On day 1, HeLa cells were seeded in glass-bottom dishes (Matek) (uncoated, 35-mm diameter, coverslip no. 1) at a density of ~0.4 × 106 cells/dish in DMEM (Sigma) supplemented with 10% fetal calf serum (FCS) and antibiotics (Pen/Strep). In parallel, bacterial strains were inoculated into LB broth and grown overnight, at 37°C, as a static culture. On day 2, EPEC strains were diluted 1:100 with cDMEM supplemented with 2.5 mM probenecid (Sigma) and grown under conditions known to stimulate TTSS expression (growth at 37°C in 5% CO2 for 2 h 45 min to an optical density at 600 nm [OD600] of 0.2 to 0.35), creating a preactivated culture (34). An hour after growth of the bacterial cultures described above was started, HeLa cells were washed twice with cDMEM and treated with 240 µl of cDMEM containing 40 µl of 6× CCF2/AM loading solution (CCF2/AM loading kit, Invitrogen) (1 µM CCF2/AM and 2.5 mM probenecid). The cells were incubated for 60 min in the dark, at room temperature, followed by an additional 15 min at 37°C and then gently washed with 2 ml of cDMEM supplemented with 2.5 mM probenecid and infected with 2 ml of preactivated EPEC culture or a 1:50 dilution of Salmonella Typhimurium overnight culture in 2 ml of prewarmed cDMEM (40 µl in 2 ml) (MOI = ~40). Based on the optimization results (see Fig.

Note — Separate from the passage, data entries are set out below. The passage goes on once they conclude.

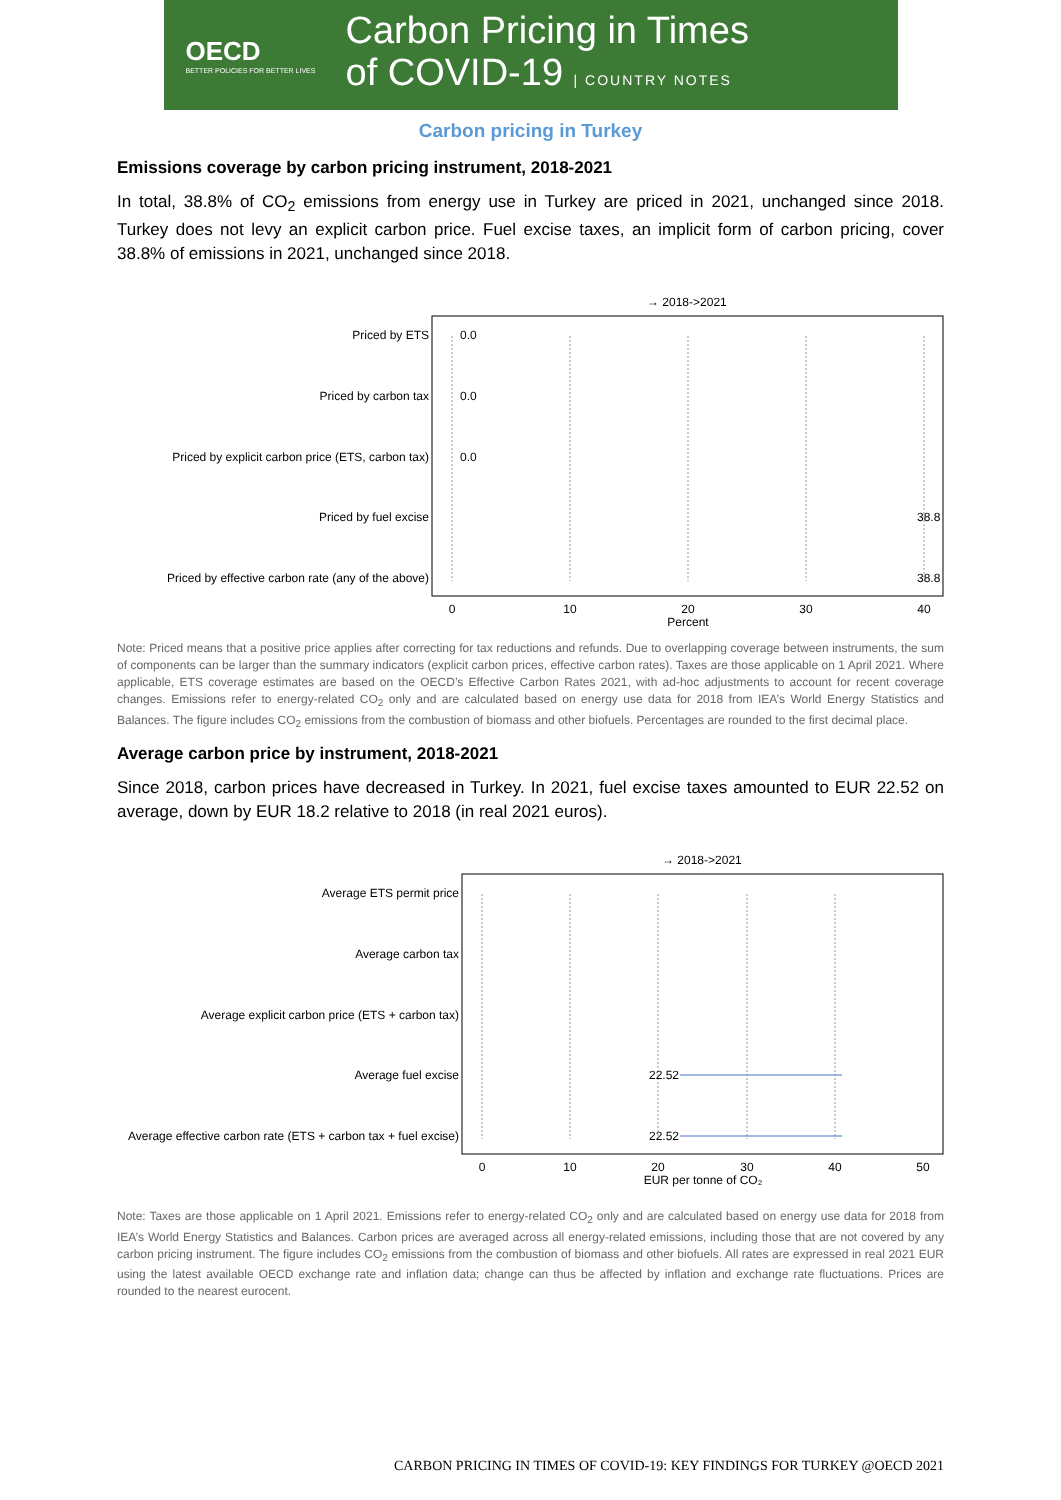OECD
BETTER POLICIES FOR BETTER LIVES
Carbon Pricing in Times
of COVID-19 | COUNTRY NOTES
Carbon pricing in Turkey
Emissions coverage by carbon pricing instrument, 2018-2021
In total, 38.8% of CO<sub>2</sub> emissions from energy use in Turkey are priced in 2021, unchanged since 2018. Turkey does not levy an explicit carbon price. Fuel excise taxes, an implicit form of carbon pricing, cover 38.8% of emissions in 2021, unchanged since 2018.
→ 2018->2021
Priced by ETS
Priced by carbon tax
Priced by explicit carbon price (ETS, carbon tax)
Priced by fuel excise
Priced by effective carbon rate (any of the above)
0.0
0.0
0.0
38.8
38.8
0
10
20
30
40
Percent
Note: Priced means that a positive price applies after correcting for tax reductions and refunds. Due to overlapping coverage between instruments, the sum of components can be larger than the summary indicators (explicit carbon prices, effective carbon rates). Taxes are those applicable on 1 April 2021. Where applicable, ETS coverage estimates are based on the OECD’s Effective Carbon Rates 2021, with ad-hoc adjustments to account for recent coverage changes. Emissions refer to energy-related CO<sub>2</sub> only and are calculated based on energy use data for 2018 from IEA’s World Energy Statistics and Balances. The figure includes CO<sub>2</sub> emissions from the combustion of biomass and other biofuels. Percentages are rounded to the first decimal place.
Average carbon price by instrument, 2018-2021
Since 2018, carbon prices have decreased in Turkey. In 2021, fuel excise taxes amounted to EUR 22.52 on average, down by EUR 18.2 relative to 2018 (in real 2021 euros).
→ 2018->2021
Average ETS permit price
Average carbon tax
Average explicit carbon price (ETS + carbon tax)
Average fuel excise
Average effective carbon rate (ETS + carbon tax + fuel excise)
22.52
22.52
0
10
20
30
40
50
EUR per tonne of CO₂
Note: Taxes are those applicable on 1 April 2021. Emissions refer to energy-related CO<sub>2</sub> only and are calculated based on energy use data for 2018 from IEA’s World Energy Statistics and Balances. Carbon prices are averaged across all energy-related emissions, including those that are not covered by any carbon pricing instrument. The figure includes CO<sub>2</sub> emissions from the combustion of biomass and other biofuels. All rates are expressed in real 2021 EUR using the latest available OECD exchange rate and inflation data; change can thus be affected by inflation and exchange rate fluctuations. Prices are rounded to the nearest eurocent.
CARBON PRICING IN TIMES OF COVID-19: KEY FINDINGS FOR TURKEY @OECD 2021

S1 in the supplemental material), infection with Salmonella Typhimurium was carried out using an MOI of 40. However, due to the fact that adherent HeLa cells strictly localized to the bottom of the well whereas the bacteria were evenly distributed in the medium, the effective MOI was around 1. Immediately after infection, the dish was placed in a chamber on the microscope stage set at 37°C, and the infection process was recorded.
Time-lapse microscopy.
Time-lapse movies were obtained at ×40 magnification (objective, Edmunds Optics [EC] Plan-Neofluar 40× 1.30 oil differential inference contrast [DIC]; Zeiss) with an automated, Zeiss Observer Z1 inverted fluorescence microscope and a monochromatic camera (AxioCam MRm rev. 3; Zeiss). The system was controlled by AxioVision REL 4.7 (Zeiss) software, which integrated time-lapse acquisition, stage motors, and a software-based autofocus motor. In each experiment, time-lapse movies were obtained from three fields of view. Each movie was taken at a time resolution of 60 or 90 s (Salmonella Typhimurium or EPEC, respectively). Each time point included three or four images: phase contrast and blue fluorescence (beta-lactamase set 1 [BM05685-1]; Chroma), green fluorescence (beta-lactamase set 2 [BM05685-2]; Chroma), and red fluorescence (Semrock BrightLine zero set for mCherry [mCherry-A-000-ZERO]; Chroma). Time-lapse movies were converted to an uncompressed AVI format using AxioVision REL 4.7 (Zeiss) software.
Image analysis of time-lapse movies.
Prior to the movie conversion to AVI format, a flat-field correction was separately done to each captured channel using AxioVision REL 4.7 (Zeiss) software. We used a manual image analysis tool implemented in ImageJ 1.45 (NIH). All the captured images were subjected to image background correction (background subtraction). Regions of interest (ROIs) were chosen manually for each measured cell, and data corresponding to the mean intensity as a function of time in the blue and green channels were collected for each cell. Each data point [P(t)] represents the division of green mean intensity [Praw(t)] by the blue mean intensity [Sraw(t)] of the same time point calculated as follows: [P(t)] = [Praw(t)]/[Sraw(t)].
SUPPLEMENTAL MATERIAL
Supplemental methods. Also contains Tables S1 to S3.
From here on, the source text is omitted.